Weber possessed that firearm while on the run from a spree of four firearm related felony offenses that he committed within a five-month period. Weber began this crime spree after being only a month and a half on probation from a prior felony drug trafficking offense that involved the discharge of a firearm into his neighbor’s apartment.
This case was the product of an investigation by the Sacramento Police Department, the Sacramento County District Attorney’s Office, the Placer County Sheriff’s Office, and the Placer County District Attorney’s Office, the Fresno Police Department, and the Fresno County District Attorney’s Office, with the assistance of the Federal Bureau of Investigation’s Safe Streets Task Force and the Bureau of Alcohol, Tobacco, Firearms and Explosives.
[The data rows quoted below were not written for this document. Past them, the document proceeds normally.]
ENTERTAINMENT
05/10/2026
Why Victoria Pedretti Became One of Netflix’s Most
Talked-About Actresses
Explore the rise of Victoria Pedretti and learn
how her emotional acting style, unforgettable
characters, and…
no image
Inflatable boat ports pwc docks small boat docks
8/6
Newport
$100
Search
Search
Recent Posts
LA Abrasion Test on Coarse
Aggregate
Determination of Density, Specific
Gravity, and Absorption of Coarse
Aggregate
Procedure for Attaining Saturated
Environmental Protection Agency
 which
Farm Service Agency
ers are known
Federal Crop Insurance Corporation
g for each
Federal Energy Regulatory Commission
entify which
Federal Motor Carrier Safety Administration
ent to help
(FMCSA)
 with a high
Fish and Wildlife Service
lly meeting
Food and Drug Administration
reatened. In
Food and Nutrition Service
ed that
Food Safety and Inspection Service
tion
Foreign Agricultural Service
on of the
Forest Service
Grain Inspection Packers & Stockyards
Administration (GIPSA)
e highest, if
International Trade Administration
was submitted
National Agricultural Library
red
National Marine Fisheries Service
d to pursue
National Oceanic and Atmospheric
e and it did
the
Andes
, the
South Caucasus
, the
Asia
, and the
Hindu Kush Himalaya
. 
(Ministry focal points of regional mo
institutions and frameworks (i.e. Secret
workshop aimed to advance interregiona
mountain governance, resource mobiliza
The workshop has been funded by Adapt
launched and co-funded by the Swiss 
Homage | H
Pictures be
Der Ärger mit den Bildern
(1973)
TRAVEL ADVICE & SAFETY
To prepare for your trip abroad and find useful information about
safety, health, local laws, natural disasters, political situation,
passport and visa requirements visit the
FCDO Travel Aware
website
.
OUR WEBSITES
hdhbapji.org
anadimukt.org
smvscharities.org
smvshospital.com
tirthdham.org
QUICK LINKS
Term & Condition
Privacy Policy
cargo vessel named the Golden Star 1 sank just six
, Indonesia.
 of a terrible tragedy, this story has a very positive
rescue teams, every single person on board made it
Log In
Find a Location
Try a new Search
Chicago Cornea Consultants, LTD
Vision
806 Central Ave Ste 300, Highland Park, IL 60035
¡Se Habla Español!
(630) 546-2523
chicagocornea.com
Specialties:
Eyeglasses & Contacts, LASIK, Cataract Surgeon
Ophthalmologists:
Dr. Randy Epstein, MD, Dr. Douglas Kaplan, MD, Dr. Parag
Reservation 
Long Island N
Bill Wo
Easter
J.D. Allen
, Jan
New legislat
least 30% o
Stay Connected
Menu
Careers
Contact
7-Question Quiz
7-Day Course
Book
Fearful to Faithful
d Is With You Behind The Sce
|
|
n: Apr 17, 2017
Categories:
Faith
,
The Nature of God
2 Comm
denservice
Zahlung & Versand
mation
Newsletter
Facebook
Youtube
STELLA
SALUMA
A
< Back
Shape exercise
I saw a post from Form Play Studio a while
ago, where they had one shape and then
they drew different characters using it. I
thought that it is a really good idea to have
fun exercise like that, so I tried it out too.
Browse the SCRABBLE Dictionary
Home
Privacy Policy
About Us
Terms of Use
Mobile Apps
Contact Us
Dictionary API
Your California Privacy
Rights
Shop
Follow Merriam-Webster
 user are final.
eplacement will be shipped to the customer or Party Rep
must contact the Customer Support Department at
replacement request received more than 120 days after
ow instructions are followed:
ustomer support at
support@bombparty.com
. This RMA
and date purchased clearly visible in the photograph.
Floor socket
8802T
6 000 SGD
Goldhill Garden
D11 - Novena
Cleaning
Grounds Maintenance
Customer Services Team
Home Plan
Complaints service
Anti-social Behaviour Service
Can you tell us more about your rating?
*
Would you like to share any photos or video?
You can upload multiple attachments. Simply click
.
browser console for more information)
Assistant U.S. Attorney Adrian T. Kinsella prosecuted the case.
Project Safe Neighborhoods
This case is part of Project Safe Neighborhoods (PSN), a program bringing together all levels of law enforcement and the communities they serve to reduce violent crime and gun violence, and to make our neighborhoods safer for everyone. On May 26, 2021, the U.S. Department of Justice launched a violent crime reduction strategy strengthening PSN based on these core principles: fostering trust and legitimacy in our communities, supporting community-based organizations that help prevent violence from occurring in the first place, setting focused and strategic enforcement priorities, and measuring the results.